DATA FOR PROCESSING below:

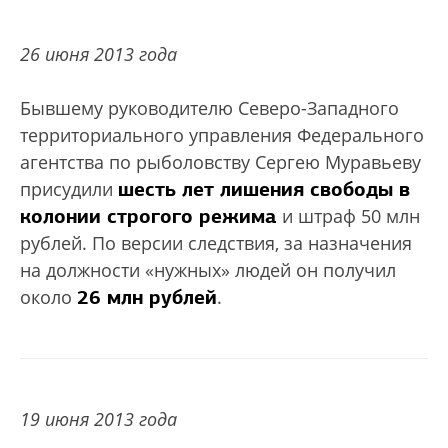
26 июня 2013 года
Бывшему руководителю Северо-Западного
территориального управления Федерального
агентства по рыболовству Сергею Муравьеву
шесть лет лишения свободы в
присудили
колонии строгого режима
и штраф 50 млн
рублей. По версии следствия, за назначения
на должности «нужных» людей он получил
26 млн рублей
около
.
19 июня 2013 года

End of DATA FOR PROCESSING.

**WORK REQUEST**.
Return the text read from every row above, copying each line character for character and in its original order. Leave the pictures out of your answer.

**TASK SOLUTION**.
26 июня 2013 года
Бывшему руководителю Северо-Западного
территориального управления Федерального
агентства по рыболовству Сергею Муравьеву
шесть лет лишения свободы в
присудили
колонии строгого режима
и штраф 50 млн
рублей. По версии следствия, за назначения
на должности «нужных» людей он получил
26 млн рублей
около
.
19 июня 2013 года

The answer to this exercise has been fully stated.